* _ENTRIES_
╭──

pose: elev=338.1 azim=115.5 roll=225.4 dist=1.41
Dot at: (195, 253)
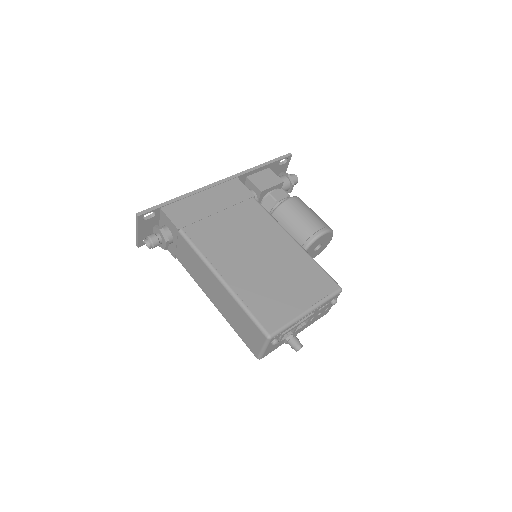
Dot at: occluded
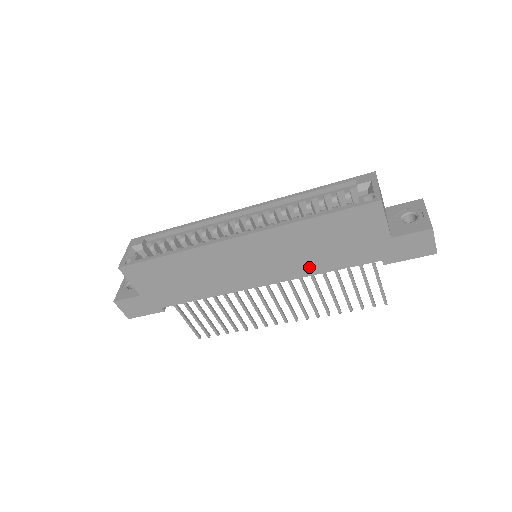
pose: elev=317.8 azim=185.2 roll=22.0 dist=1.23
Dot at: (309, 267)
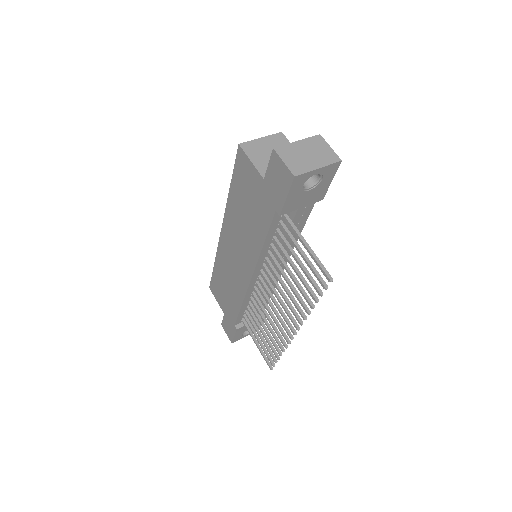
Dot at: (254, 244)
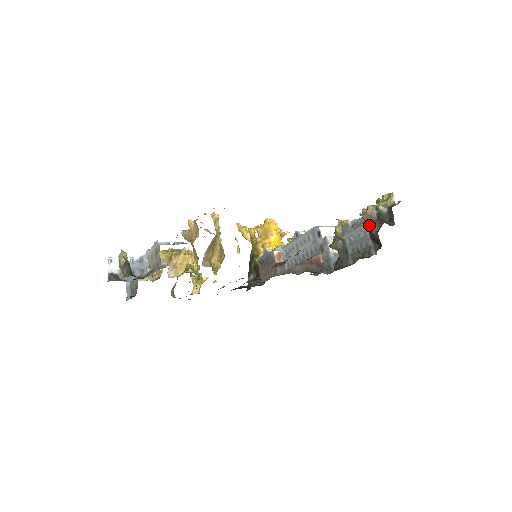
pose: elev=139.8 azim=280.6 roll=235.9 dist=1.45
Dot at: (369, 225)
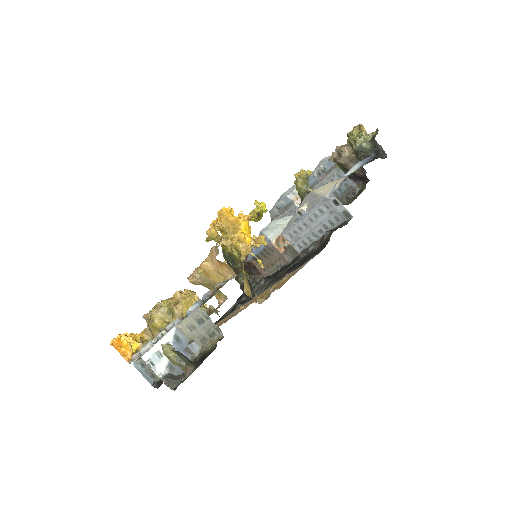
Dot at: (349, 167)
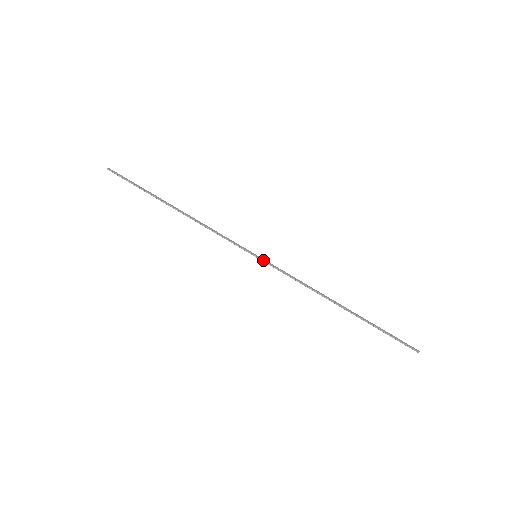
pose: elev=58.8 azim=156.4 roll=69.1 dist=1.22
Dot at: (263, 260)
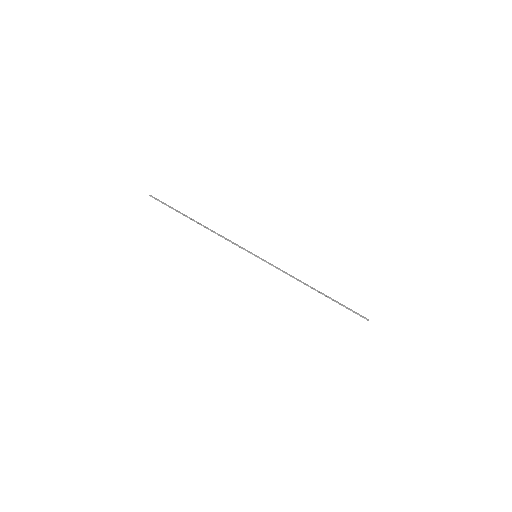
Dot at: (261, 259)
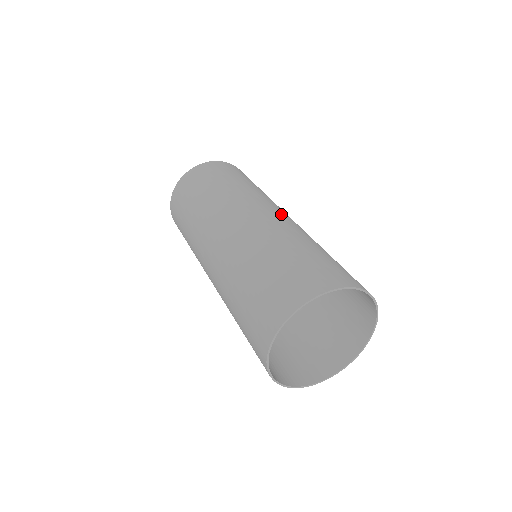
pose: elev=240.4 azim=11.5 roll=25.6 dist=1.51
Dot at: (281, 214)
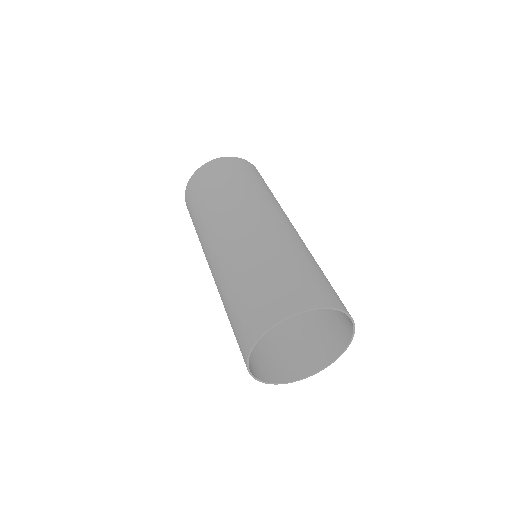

╰──

* _SHORT PROBLEM_
Rewrite the listing above with "dist" replaced by "distance" everywhere and nothing else altered. Leave the pictures out.

* _ANSWER BELOW_
pose: elev=338.1 azim=115.5 roll=225.4 distance=1.41
Dot at: (195, 253)
Dot at: occluded
pose: elev=317.8 azim=185.2 roll=22.0 distance=1.23
Dot at: (309, 267)
Dot at: (254, 244)
pose: elev=139.8 azim=280.6 roll=235.9 distance=1.45
Dot at: (369, 225)
Dot at: (349, 167)
pose: elev=58.8 azim=156.4 roll=69.1 distance=1.22
Dot at: (263, 260)
Dot at: (261, 259)
pose: elev=240.4 azim=11.5 roll=25.6 distance=1.51
Dot at: (281, 214)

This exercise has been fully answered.